A number of NO-releasing quinoline derivatives have been designed and synthesized by introducing NO donor to quinoline carboxylic acid fragment. The anti-proliferation of all target compounds was evaluated against human cancer cell lines (HCT-116, MCF-7, and A549), MCF-7/ADR and normal cell (MCF-10A). Most compounds showed cytotoxic activity on cancer cells and drug-resistant cells with IC₅₀ values in the range of 0.62–5.51 μM. Importantly, these compounds showed low toxicity to normal cells (4.21–34.08 μM). Further mechanism studies showed that the most potent compound 9 could release high concentration of NO and inhibit the activity of topoisomerase I. In addition, 9 regulated apoptosis-related proteins, generated ROS and blocked MCF-7 cells in G2/M phase to induce cell apoptosis. Furthermore, the P-gp-mediated transport was also influenced by 9. And 9 could significantly inhibit the growth of tumor in vivo without observable organ-related toxicities. Overall, as a novel NO-releasing quinoline derivative, 9 was worthy for further in-depth study.

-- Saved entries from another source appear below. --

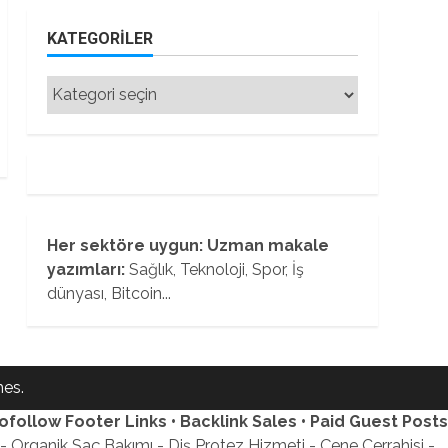
KATEGORILER
Kategoriler
Her sektöre uygun: Uzman makale
yazımları:
Sağlık, Teknoloji, Spor, İş
dünyası, Bitcoin...
es.
ofollow Footer Links • Backlink Sales • Paid Guest Posts
 Organik Saç Bakımı - Diş Protez Hizmeti - Çene Cerrahisi -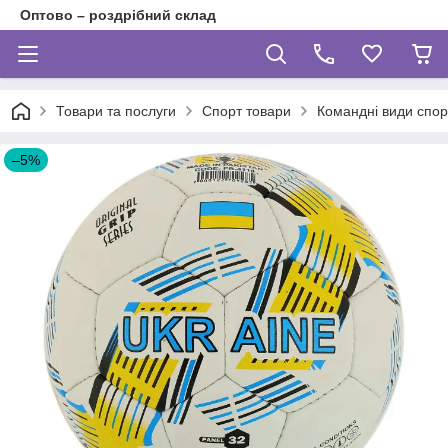
Оптово – роздрібний склад
Товари та послуги
Спорт товари
Командні види спор
–5%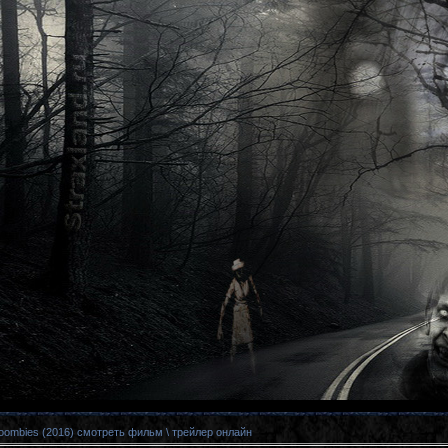
oombies (2016) смотреть фильм \ трейлер онлайн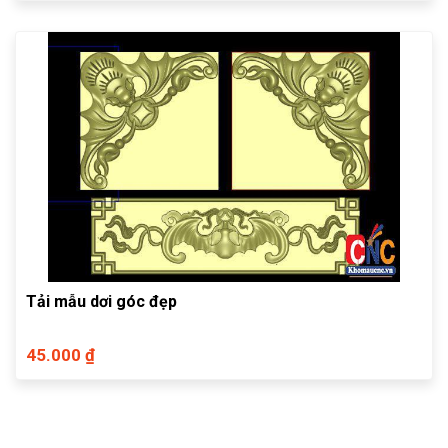
Tải mẫu dơi góc đẹp
45.000 ₫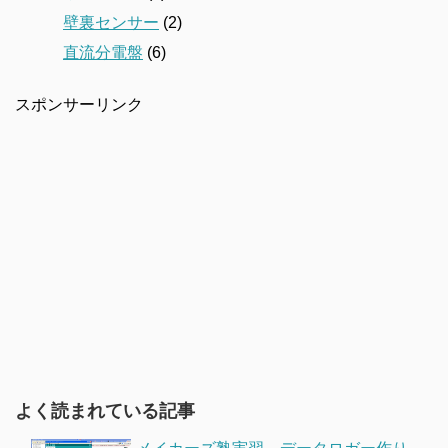
壁裏センサー
(2)
直流分電盤
(6)
スポンサーリンク
よく読まれている記事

通过将NO供体引入喹啉羧酸片段，设计并合成了许多释放NO的喹啉衍生物。所有目标化合物的抗增殖作用均针对人类癌细胞系（HCT-116、MCF-7 和 A549）、MCF-7/ADR 和正常细胞（MCF-10A）进行了评估。大多数化合物对癌细胞和耐药细胞表现出细胞毒活性，IC ₅₀值在0.62–5.51 μM 范围内。重要的是，这些化合物对正常细胞表现出低毒性（4.21–34.08 μM）。进一步的机制研究表明，最强效的化合物9可以释放高浓度的NO并抑制拓扑异构酶I的活性。此外， 9还调节凋亡相关蛋白，产生ROS并阻断MCF-7细胞处于G2/M期，诱导细胞凋亡。细胞凋亡。此外，P-gp 介导的转运也受到9 的影响。 9可显着抑制体内肿瘤的生长，且未观察到与器官相关的毒性。总体而言， 9作为一种新型的释放NO的喹啉衍生物，值得进一步深入研究。